Huda Razzak is an animation filmmaker based in Atlanta, whose parents immigrated from Iraq. Her animated short, ‘The Ocean Duck,’ was long-listed for the Oscars short animated film category after winning the 2022 Jury Award at the New York International Children’s Film Festival. In 2023, she was nominated for the Best of Newfilmmakers LA Award. Huda has also independently produced and directed content for Sesame Street and is a former ISF Film Grant recipient. She studied Animation at SCAD, where she received her MFA in 2021. Huda currently works as a Script & Story Production Assistant at Netflix Animation.
Sofia El Khyari is an animation filmmaker and visual artist born in Casablanca. Alongside her Master studies in cultural management in France, she taught herself the craft of animation before obtaining another Master’s Degree from the Royal College of Art in London. Her films have since won awards and been screened at multiple international festivals, including the Locarno Film Festival, TIFF Toronto International Film Festival and Annecy animation film festival. They have also been acquired and exhibited by prestigious museums and institutions such as Institut du Monde Arabe and Musée du Quai-Branly Jacques Chirac in Paris or the Cinémathèque Française.
Ayce Kartal graduated from Anadolu University in Eskişehir with a Master of Fine Arts in 2010. His last film, Wicked Girl received the Césars Award for the Best Animated Short Film in 2019. It’s also the first animated short in 40 years to win the National Grand Prize in Clermont-Ferrand.
Mahmoud Hamdi, is a Cairo based visual artist, curator and cultural activist. He graduated from the Faculty of Art Education at Helwan University in 2002 and has since been active in Egypt’s visual art scene since 2000. He has held nine solo exhibitions and participated in many group exhibitions in Egypt and abroad. He concurrently works as a curator and cultural events manager and has curated exhibitions for the Egyptian ministry of culture, NGOs, NPOs and private art spaces in Egypt and abroad.

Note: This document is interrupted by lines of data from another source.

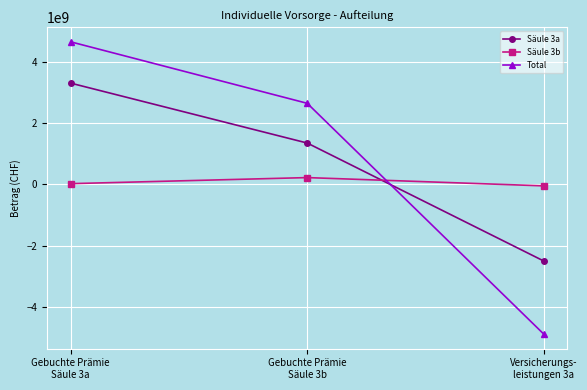

Which series has the largest total across all categories?

Total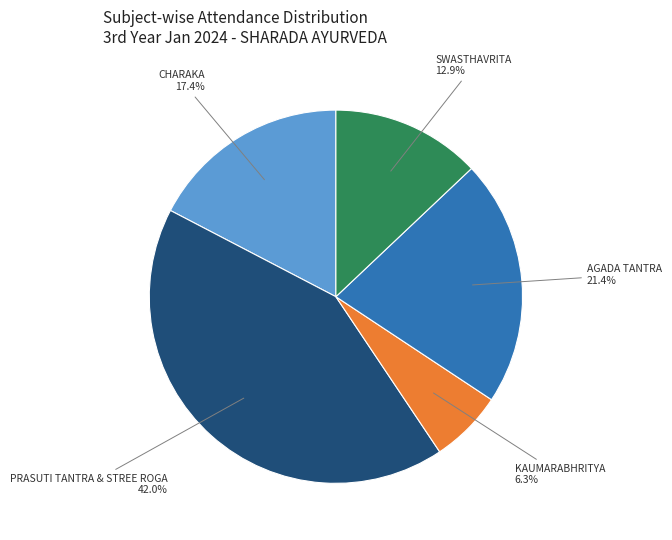

Is there a majority slice in this chart?

No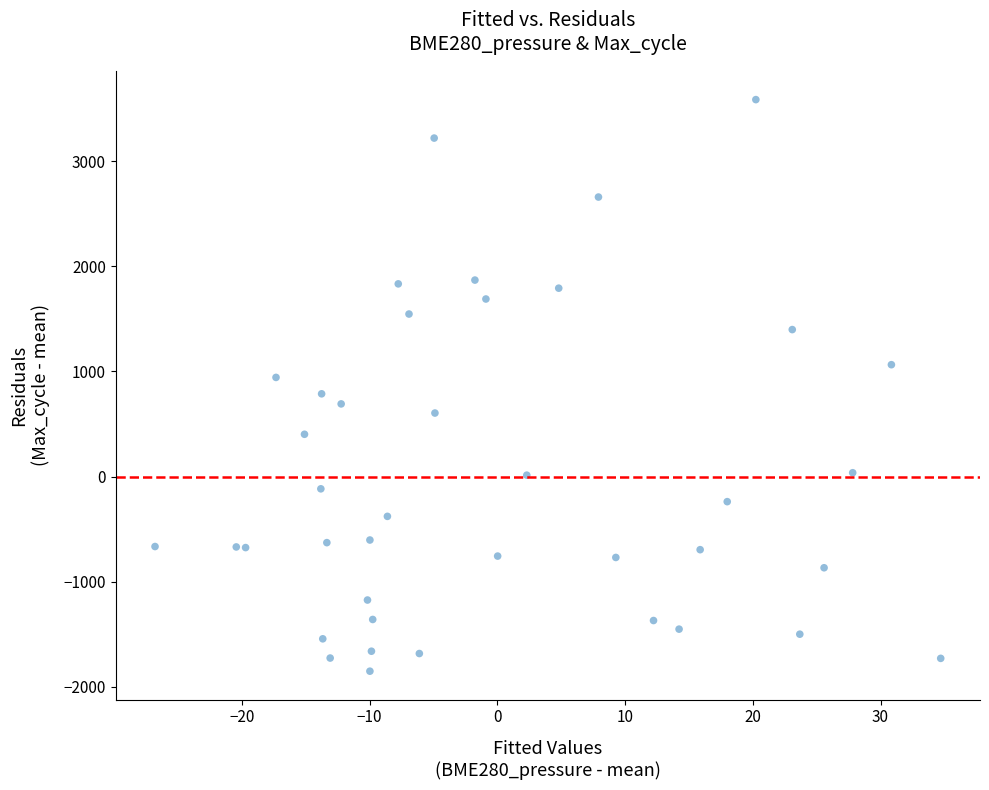

What is the range of Y values (max minus min)?

5438.0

Inna Sahakyan has directed and produced feature-length documentaries, documentary series, and shorts, for over fifteen years. Following her feature-length debut co-directing the award-winning Armenia’s Last Tightrope Dancer in 2010, she directed Mel and Aurora’s Sunrise, completing both international co-productions in 2022. Inna also enjoys mentoring her native Armenia’s next generation of filmmakers.